Re: fuse uring / wake_up on the same core

Bernd Schubert <bschubert@xxxxxxx> · Wed, 26 Apr 2023 22:40:32 +0000

On 3/27/23 12:28, Peter Zijlstra wrote:
> On Fri, Mar 24, 2023 at 07:50:12PM +0000, Bernd Schubert wrote:
> 
>> With the fuse-uring patches that part is basically solved - the waitq
>> that that thread is about is not used anymore. But as per above,
>> remaining is the waitq of the incoming workq (not mentioned in the
>> thread above). As I wrote, I have tried
>> __wake_up_sync((x), TASK_NORMAL), but it does not make a difference for
>> me - similar to Miklos' testing before. I have also tried struct
>> completion / swait - does not make a difference either.
>> I can see task_struct has wake_cpu, but there doesn't seem to be a good
>> interface to set it.
>>
>> Any ideas?
> 
> Does the stuff from:
> 
>    https://lkml.kernel.org/r/20230308073201.3102738-1-avagin@xxxxxxxxxx

Thanks Peter, I have already replied in that thread - using 
__wake_up_on_current_cpu() helps to avoid cpu migrations.
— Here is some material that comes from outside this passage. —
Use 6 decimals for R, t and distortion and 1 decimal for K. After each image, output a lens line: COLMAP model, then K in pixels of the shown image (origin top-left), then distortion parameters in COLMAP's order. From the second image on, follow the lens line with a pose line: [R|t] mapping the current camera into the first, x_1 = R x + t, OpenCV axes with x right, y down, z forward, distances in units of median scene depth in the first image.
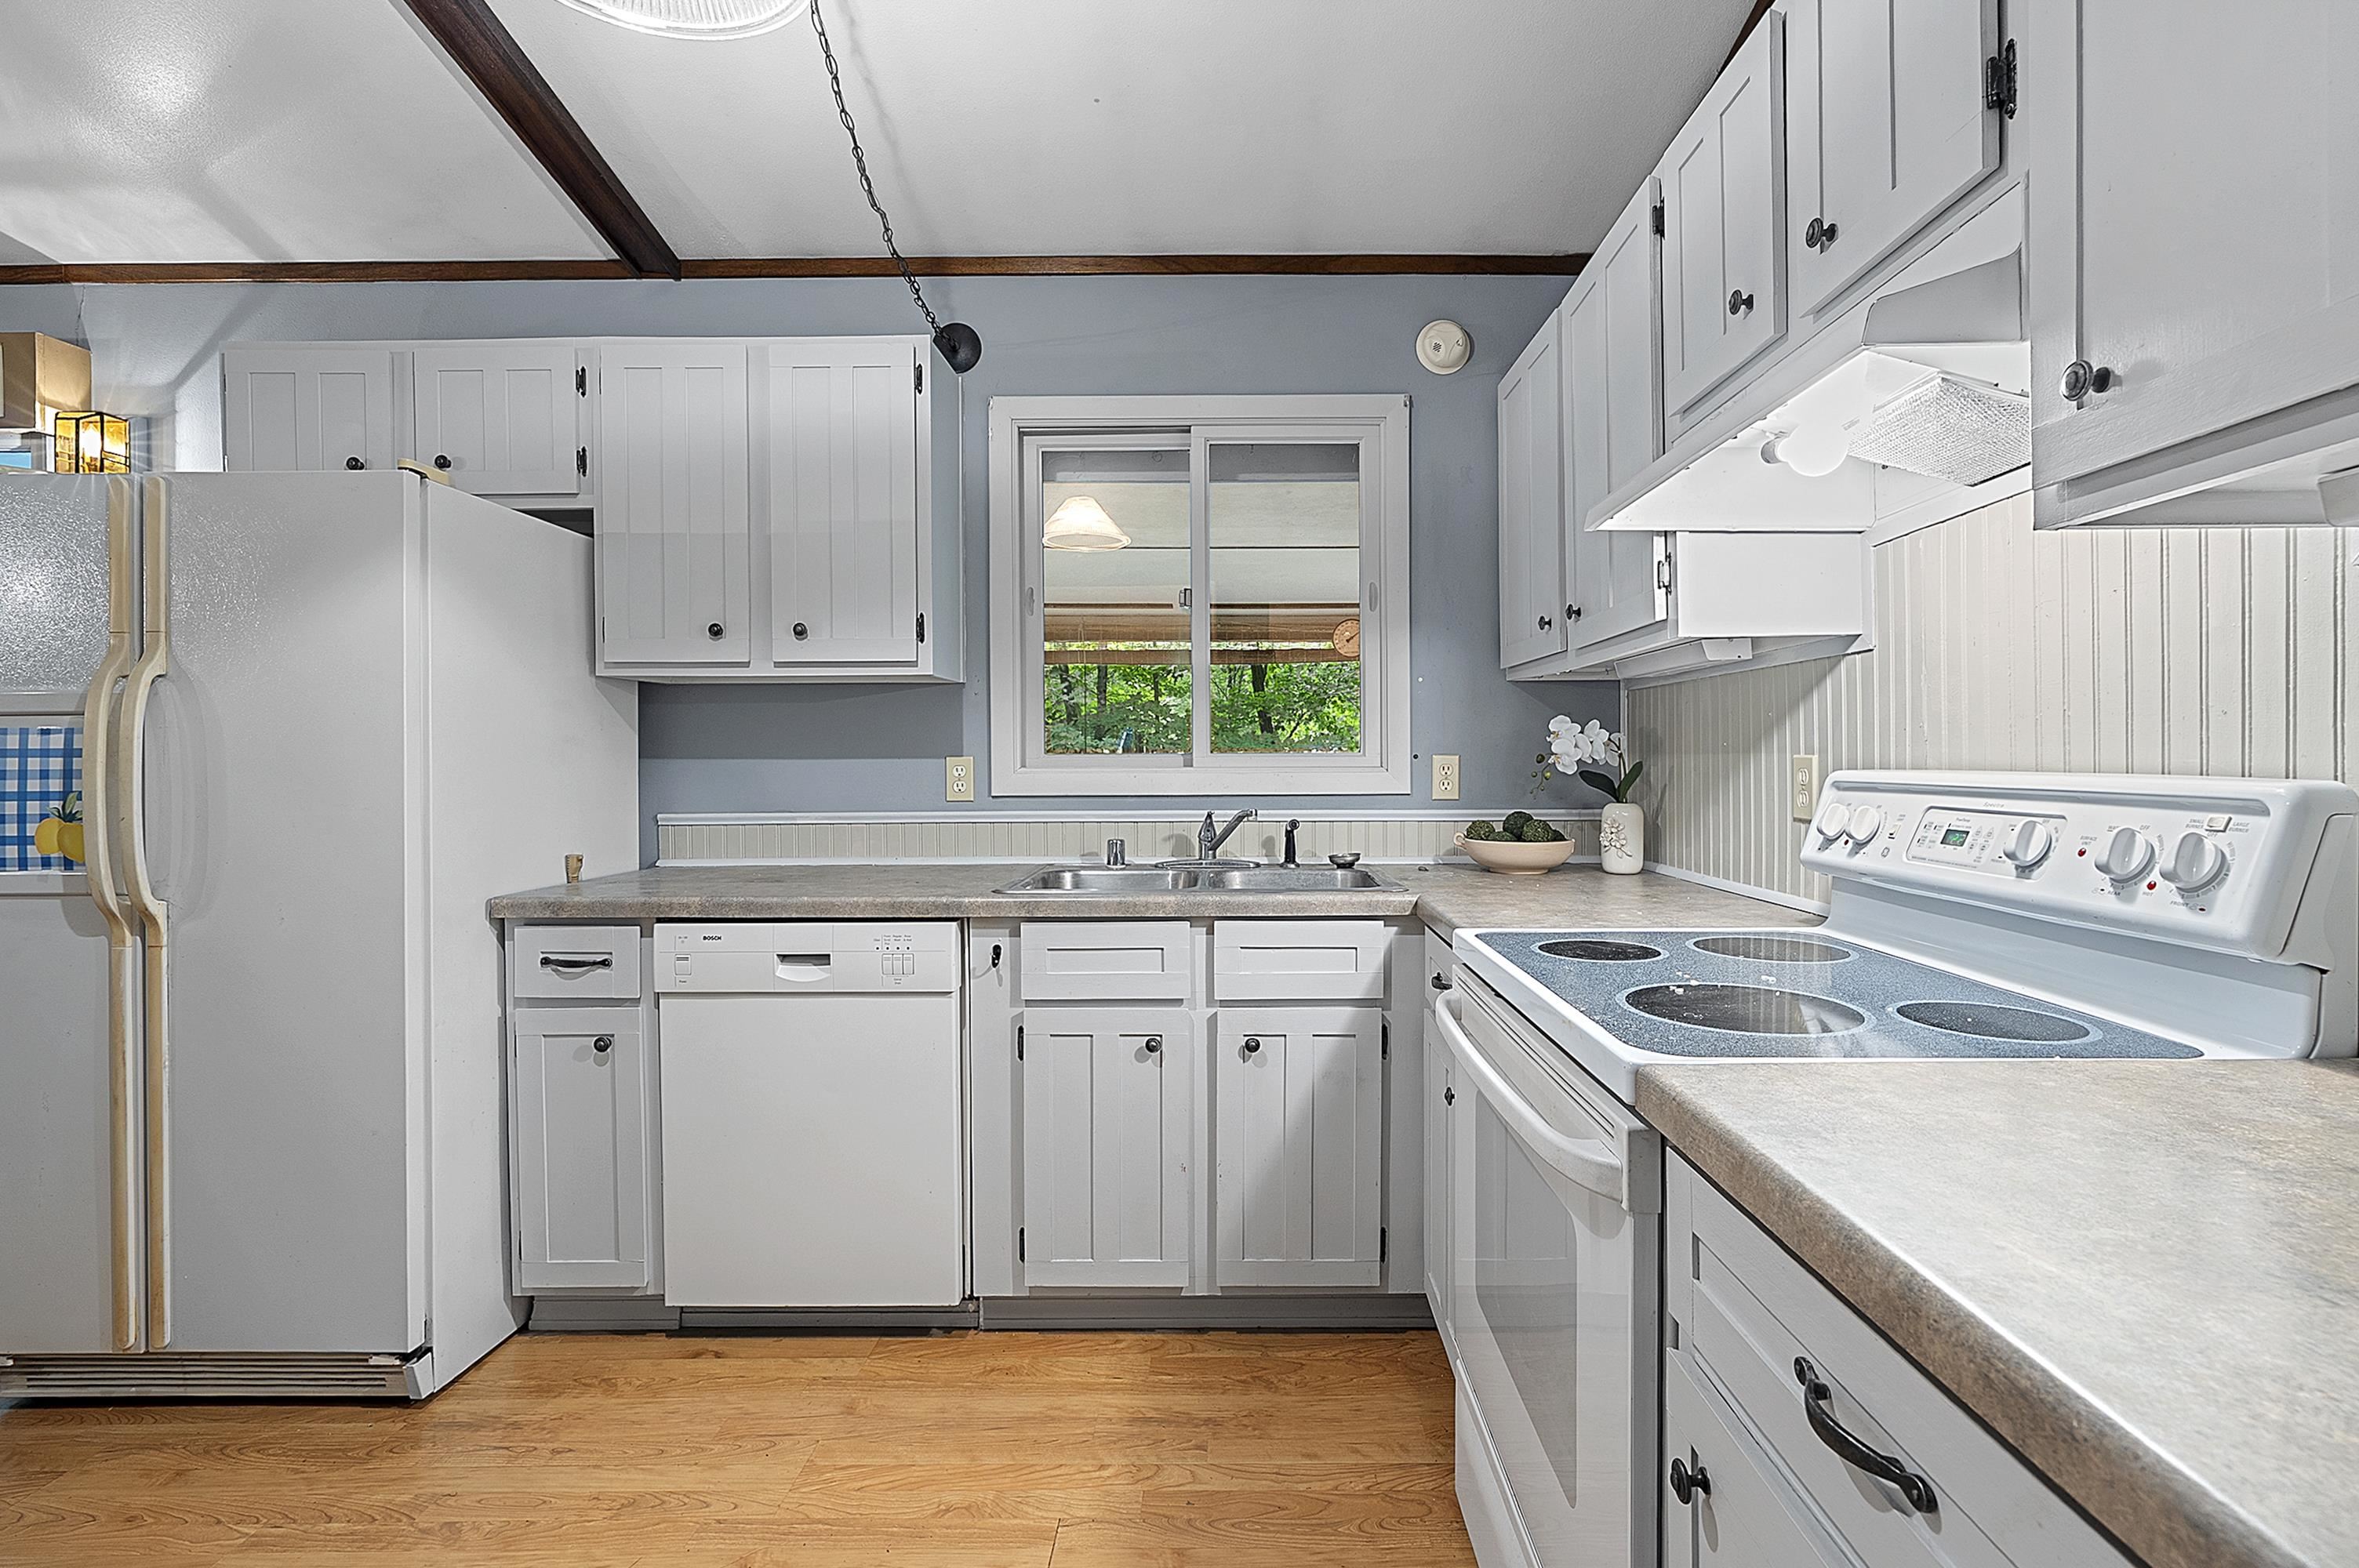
lens RADIAL K [[1094.1, 0, 1235.9], [0, 1094.1, 768.3], [0, 0, 1]] dist [-0.003905, 0.000889]
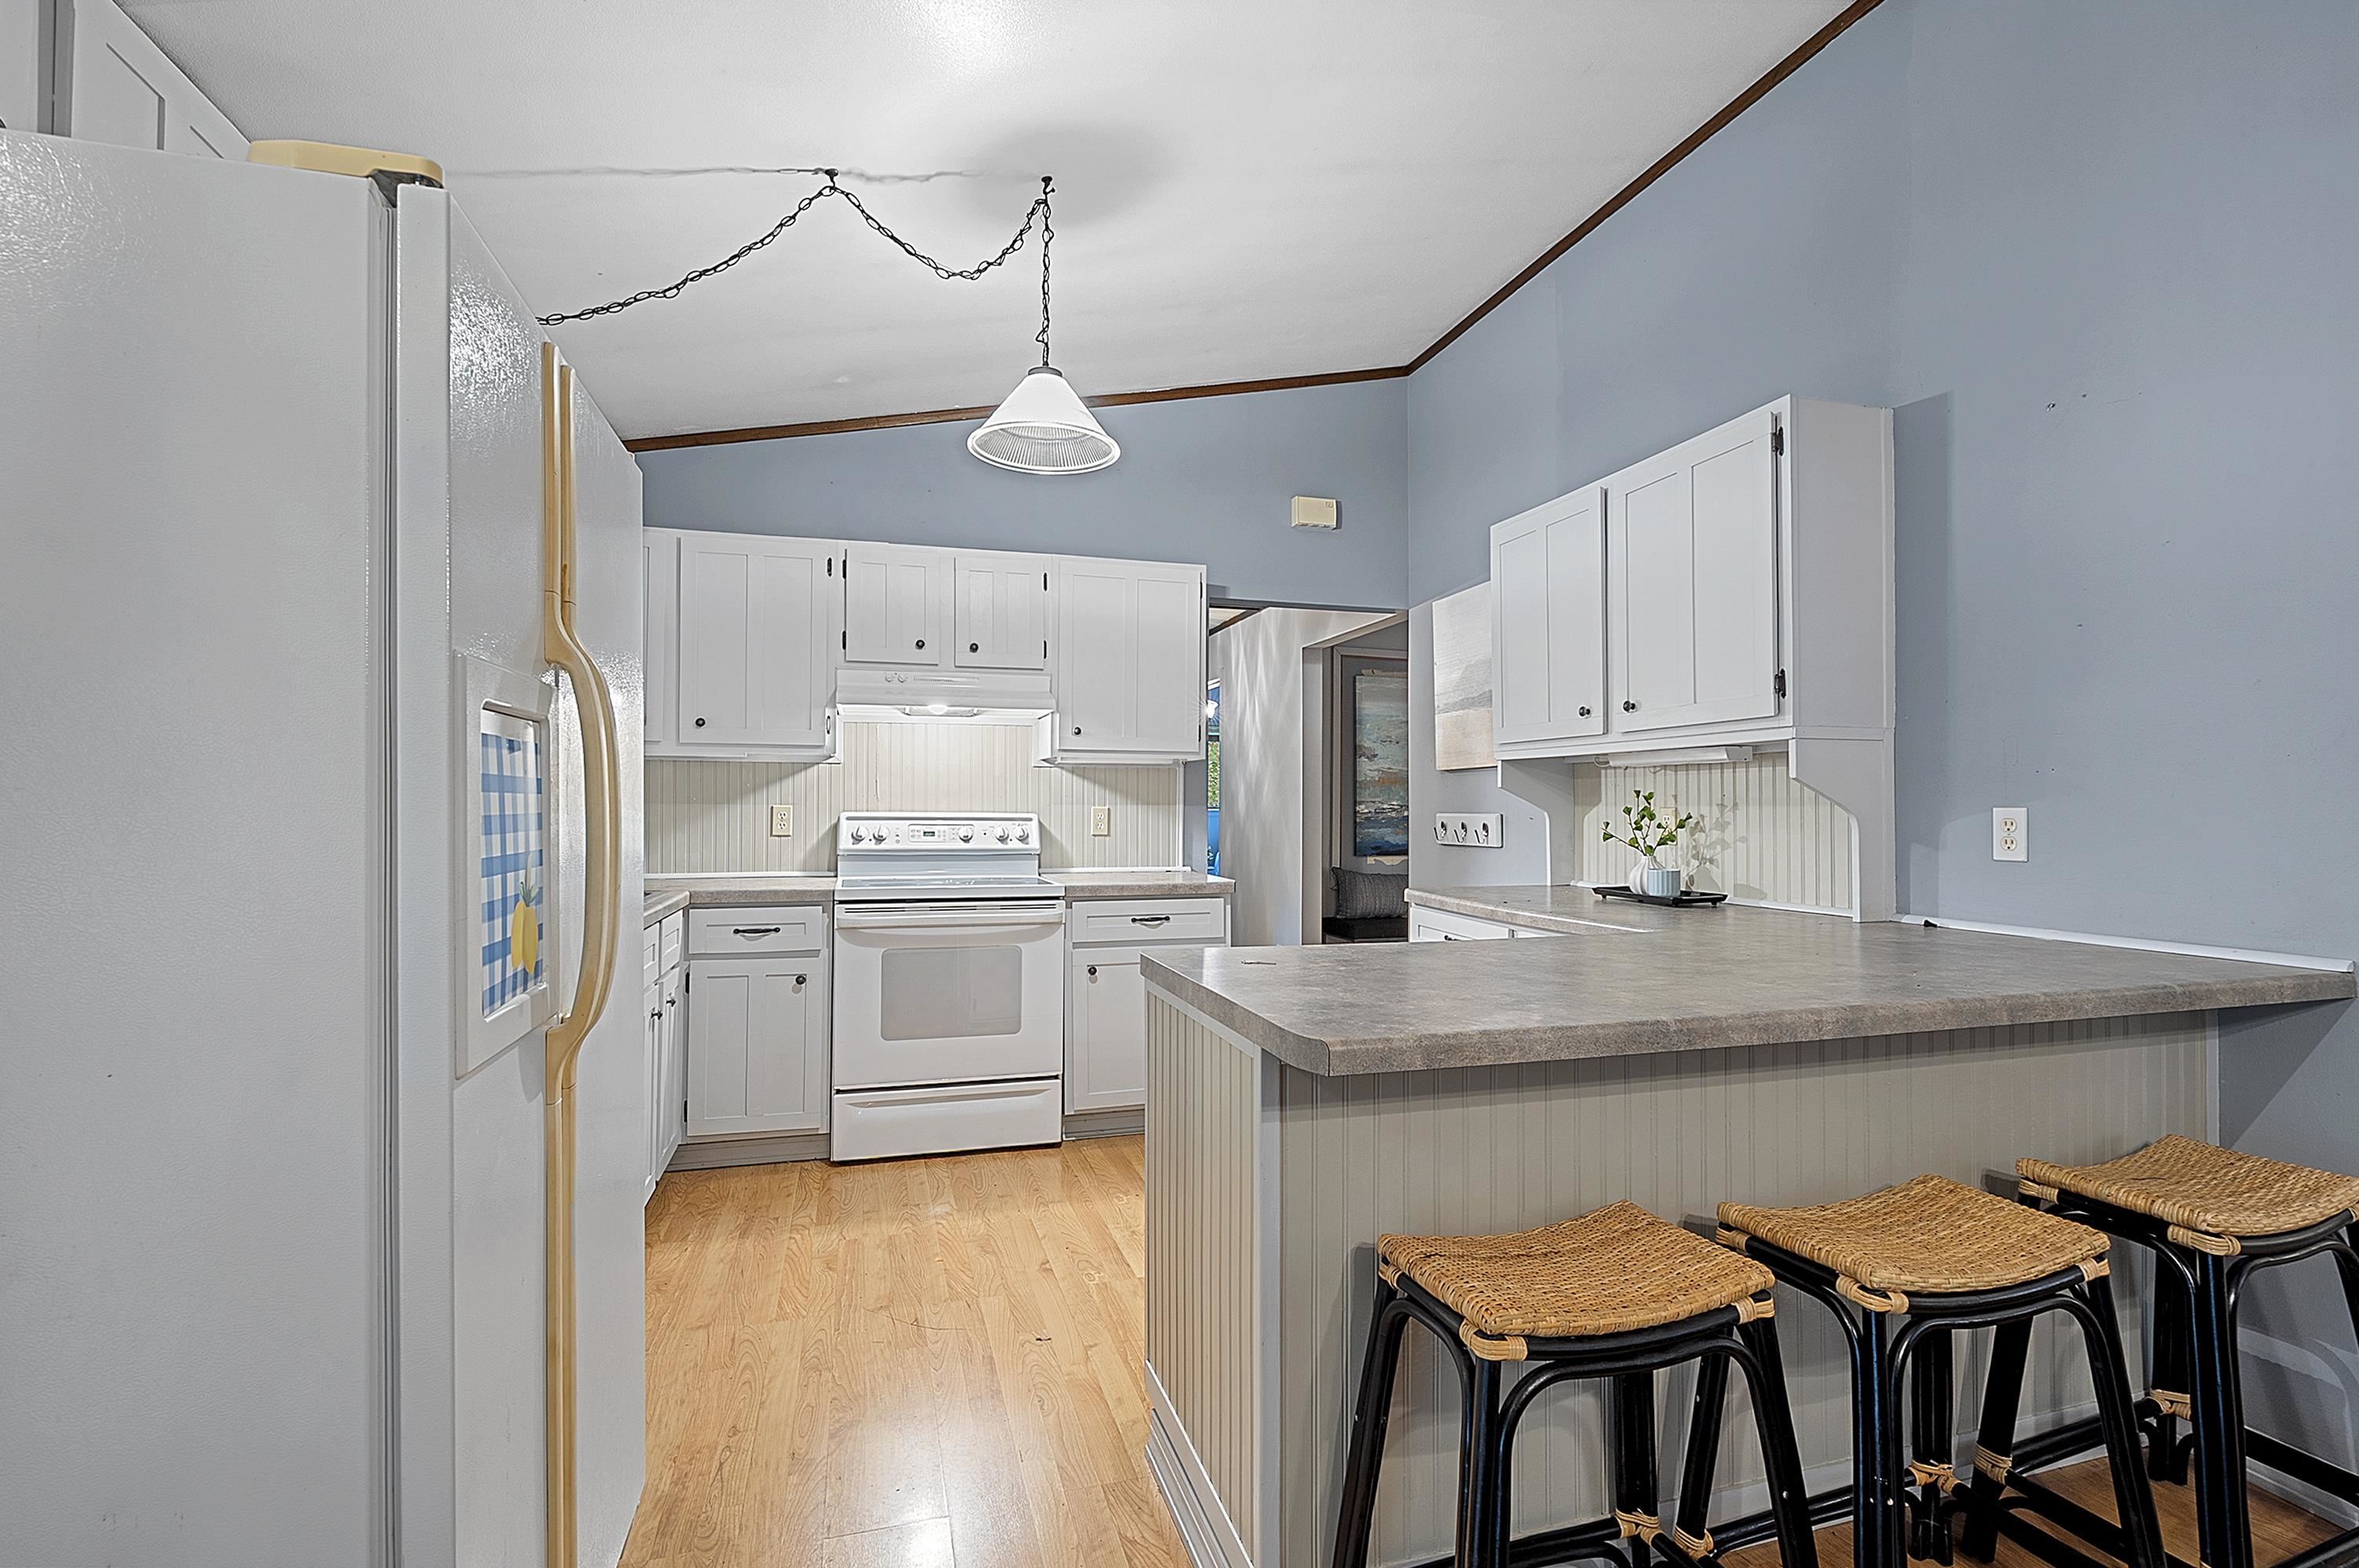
lens RADIAL K [[1074.9, 0, 1178.4], [0, 1074.9, 789.0], [0, 0, 1]] dist [-0.002981, -0.000812]
pose [[-0.286220, 0.021148, 0.957931, -1.542335], [0.004420, 0.999775, -0.020751, 0.001869], [-0.958154, -0.001705, -0.286249, 0.756218]]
Well, some 
update since my last mail in that thread (a few hours ago), more logging 
reveals that I still see a few cpu switches, but nothing compared to 
what I had before.
My issue is now that these patches are not enough and contrary to 
previous testing, forcefully disabling cpu migration using 
migrate_disable() before wait_event_* in fuse's request_wait_answer()
and enabling it after does not help either - my process to create files
(bonnie++) somewhere migrates to another cpu at a later time.
The only workaround I currently have is to set the ring thread 
processing vfs/fuse events in userspace to SCHED_IDLE. In combination 
with WF_CURRENT_CPU performance then goes from ~2200 to ~9000 file 
creates/s for a single thread in the latest branch (should be scalable). 
Which is very close to binding the bonnie++ process to a single core 
(~9400 creates/s).

Is there something available to mark ring threads as IO processing and 
that there is no need to migrate away the submitting thread from IO 
threads?

* application sends request -> forwards to ring and wake ring  -> wait
* ring wakes up (core bound) -> process request -> sends completion -> 
wake up application -> wait for next request
* application wakes up with request result

==> I don't understand why the application is moved to another process 
at all, after the wake issue is eliminated.

I also only see SCHED_IDLE only as workaround, as it would likely have 
side effects if there is anything else running on the system and would 
consume cpus while another process is doing IO.
Is there a way to trace where and why a process is migrated away?

Thanks,
Bernd